Cet article est extrait de l'ouvrage Larousse « Dictionnaire de la peinture ».

Peintre espagnol (Salamanque 1748  – Madrid 1814).

Fils d'un sculpteur de Salamanque appelé à Madrid pour la décoration du nouveau Palais royal, Antonio Carnicero, comme ses trois frères, étudia les arts du dessin ; il passe une partie de sa jeunesse à Rome (1760-1766). Sa carrière officielle fut régulière et brillante : prix de l'Académie en 1769, académicien en 1788, " pintor de Cámara " en 1796, maître de dessin des Infants en 1806, il fut en outre l'artiste préféré du favori de la reine, Godoy, dont il fit plusieurs bons portraits, notamment celui de l'Académie de San Fernando. D'autres portraits, moins gourmés, évoquent les relations de l'artiste : l'acteur Vicente Garcia (1802), la vigoureuse Doña Tomasa de Aliaga, au Prado. En 1808, avant de devenir " pintor de Cámara " de Joseph Bonaparte, il peignit Ferdinand VII (Real Academia de la Historia, Madrid).

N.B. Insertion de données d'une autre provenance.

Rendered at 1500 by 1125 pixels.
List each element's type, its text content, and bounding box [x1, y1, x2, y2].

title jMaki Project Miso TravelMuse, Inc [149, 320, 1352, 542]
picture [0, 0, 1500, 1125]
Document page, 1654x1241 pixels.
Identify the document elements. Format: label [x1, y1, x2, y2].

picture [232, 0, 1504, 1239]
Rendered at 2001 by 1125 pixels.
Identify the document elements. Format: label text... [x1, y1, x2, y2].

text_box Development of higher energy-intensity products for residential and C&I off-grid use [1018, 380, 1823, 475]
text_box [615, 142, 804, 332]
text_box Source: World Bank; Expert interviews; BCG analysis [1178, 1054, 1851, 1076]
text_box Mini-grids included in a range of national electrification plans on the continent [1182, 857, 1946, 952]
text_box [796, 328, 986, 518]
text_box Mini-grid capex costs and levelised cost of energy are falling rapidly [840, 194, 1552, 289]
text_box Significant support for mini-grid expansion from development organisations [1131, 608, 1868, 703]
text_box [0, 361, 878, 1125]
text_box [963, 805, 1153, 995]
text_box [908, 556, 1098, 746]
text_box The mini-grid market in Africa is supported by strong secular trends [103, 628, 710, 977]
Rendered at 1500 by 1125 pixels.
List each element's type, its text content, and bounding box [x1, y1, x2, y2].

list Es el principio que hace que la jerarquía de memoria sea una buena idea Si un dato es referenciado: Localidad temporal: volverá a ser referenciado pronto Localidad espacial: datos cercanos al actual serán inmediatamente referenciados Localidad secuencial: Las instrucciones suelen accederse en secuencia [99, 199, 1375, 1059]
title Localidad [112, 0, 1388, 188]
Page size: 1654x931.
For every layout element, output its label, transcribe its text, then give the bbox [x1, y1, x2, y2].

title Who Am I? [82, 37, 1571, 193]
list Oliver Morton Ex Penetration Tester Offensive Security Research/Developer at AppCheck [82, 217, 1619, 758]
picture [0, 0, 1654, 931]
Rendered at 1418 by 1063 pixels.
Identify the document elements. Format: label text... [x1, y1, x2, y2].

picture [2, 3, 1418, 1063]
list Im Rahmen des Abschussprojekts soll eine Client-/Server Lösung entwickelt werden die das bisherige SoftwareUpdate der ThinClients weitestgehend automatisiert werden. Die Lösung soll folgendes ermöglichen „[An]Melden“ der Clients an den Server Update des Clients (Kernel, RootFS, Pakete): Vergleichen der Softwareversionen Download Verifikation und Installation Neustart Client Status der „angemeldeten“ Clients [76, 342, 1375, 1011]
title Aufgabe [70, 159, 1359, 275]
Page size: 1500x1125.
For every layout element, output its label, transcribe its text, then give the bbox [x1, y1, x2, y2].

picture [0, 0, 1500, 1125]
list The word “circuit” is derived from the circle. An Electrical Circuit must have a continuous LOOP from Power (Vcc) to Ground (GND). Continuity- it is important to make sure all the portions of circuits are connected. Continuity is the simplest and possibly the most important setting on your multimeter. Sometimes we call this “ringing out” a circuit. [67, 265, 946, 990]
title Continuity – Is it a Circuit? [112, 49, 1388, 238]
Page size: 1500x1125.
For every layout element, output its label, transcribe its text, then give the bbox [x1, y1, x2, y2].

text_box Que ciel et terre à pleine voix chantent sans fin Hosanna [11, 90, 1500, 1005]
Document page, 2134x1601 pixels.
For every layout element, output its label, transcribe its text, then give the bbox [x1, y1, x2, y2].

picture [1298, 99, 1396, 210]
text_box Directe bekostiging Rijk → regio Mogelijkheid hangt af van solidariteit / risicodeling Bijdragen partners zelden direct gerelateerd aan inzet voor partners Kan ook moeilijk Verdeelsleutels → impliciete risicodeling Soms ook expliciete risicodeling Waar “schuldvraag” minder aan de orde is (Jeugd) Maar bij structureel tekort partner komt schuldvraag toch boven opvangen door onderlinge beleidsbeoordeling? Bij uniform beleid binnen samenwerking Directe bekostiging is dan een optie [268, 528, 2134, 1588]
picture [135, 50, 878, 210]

Mais une part aussi importante de l'œuvre de Carnicero est consacrée à la vie populaire du temps, traitée avec moins de grâce que chez Paret, moins de verve que chez Goya, mais de façon attrayante bien qu'un peu rigide, soit par la peinture (l'Ascension de la montgolfière, au Prado, Toreros, Majas), soit par la gravure. Dans ce domaine, 2 suites sont particulièrement significatives. La Coleccion de las principales suertes de una corrida de toros (1790) est la première en date, sinon la meilleure du genre que Goya devait illustrer au moment où l'art tauromachique est en pleine rénovation ; le succès en fut rapide et les imitations nombreuses. L'autre, le Real Picadero, présente des scènes d'équitation dont les acteurs sont de hauts personnages : Charles IV, Godoy. Il participa avec les autres peintres contemporains à la décoration de San Franscisco el Grande de Madrid en exécutant 6 toiles pour le cloître.